- [Problem to solve]:
Every line in the data below has to be repeated exactly; no picture belongs in the result.
++++++++
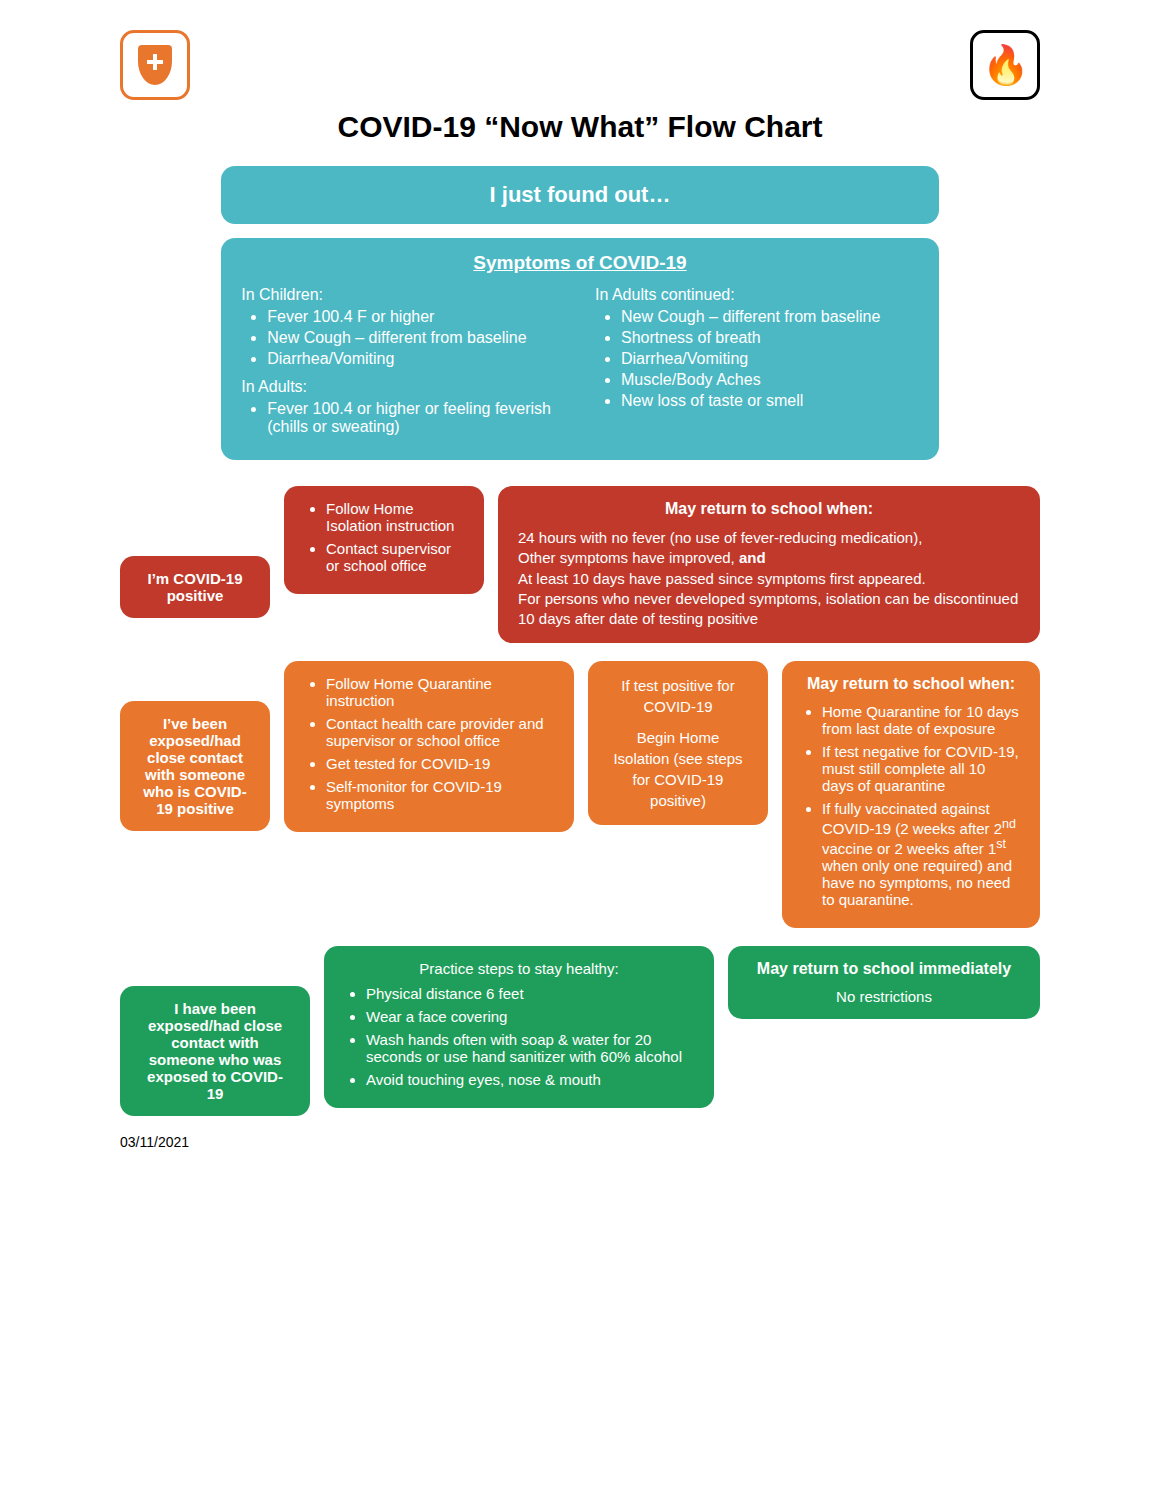🔥
COVID-19 “Now What” Flow Chart
I just found out…
Symptoms of COVID-19
In Children:
Fever 100.4 F or higher
New Cough – different from baseline
Diarrhea/Vomiting
In Adults:
Fever 100.4 or higher or feeling feverish (chills or sweating)
In Adults continued:
New Cough – different from baseline
Shortness of breath
Diarrhea/Vomiting
Muscle/Body Aches
New loss of taste or smell
I’m COVID-19 positive
Follow Home Isolation instruction
Contact supervisor or school office
May return to school when:
24 hours with no fever (no use of fever-reducing medication),
Other symptoms have improved, and
At least 10 days have passed since symptoms first appeared.
For persons who never developed symptoms, isolation can be discontinued 10 days after date of testing positive
I’ve been exposed/had close contact with someone who is COVID-19 positive
Follow Home Quarantine instruction
Contact health care provider and supervisor or school office
Get tested for COVID-19
Self-monitor for COVID-19 symptoms
If test positive for COVID-19
Begin Home Isolation (see steps for COVID-19 positive)
May return to school when:
Home Quarantine for 10 days from last date of exposure
If test negative for COVID-19, must still complete all 10 days of quarantine
If fully vaccinated against COVID-19 (2 weeks after 2nd vaccine or 2 weeks after 1st when only one required) and have no symptoms, no need to quarantine.
I have been exposed/had close contact with someone who was exposed to COVID-19
Practice steps to stay healthy:
Physical distance 6 feet
Wear a face covering
Wash hands often with soap & water for 20 seconds or use hand sanitizer with 60% alcohol
Avoid touching eyes, nose & mouth
May return to school immediately
No restrictions
03/11/2021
++++++++
- [Task solution]:
🔥
COVID-19 “Now What” Flow Chart
I just found out…
Symptoms of COVID-19
In Children:
Fever 100.4 F or higher
New Cough – different from baseline
Diarrhea/Vomiting
In Adults:
Fever 100.4 or higher or feeling feverish (chills or sweating)
In Adults continued:
New Cough – different from baseline
Shortness of breath
Diarrhea/Vomiting
Muscle/Body Aches
New loss of taste or smell
I’m COVID-19 positive
Follow Home Isolation instruction
Contact supervisor or school office
May return to school when:
24 hours with no fever (no use of fever-reducing medication),
Other symptoms have improved, and
At least 10 days have passed since symptoms first appeared.
For persons who never developed symptoms, isolation can be discontinued 10 days after date of testing positive
I’ve been exposed/had close contact with someone who is COVID-19 positive
Follow Home Quarantine instruction
Contact health care provider and supervisor or school office
Get tested for COVID-19
Self-monitor for COVID-19 symptoms
If test positive for COVID-19
Begin Home Isolation (see steps for COVID-19 positive)
May return to school when:
Home Quarantine for 10 days from last date of exposure
If test negative for COVID-19, must still complete all 10 days of quarantine
If fully vaccinated against COVID-19 (2 weeks after 2nd vaccine or 2 weeks after 1st when only one required) and have no symptoms, no need to quarantine.
I have been exposed/had close contact with someone who was exposed to COVID-19
Practice steps to stay healthy:
Physical distance 6 feet
Wear a face covering
Wash hands often with soap & water for 20 seconds or use hand sanitizer with 60% alcohol
Avoid touching eyes, nose & mouth
May return to school immediately
No restrictions
03/11/2021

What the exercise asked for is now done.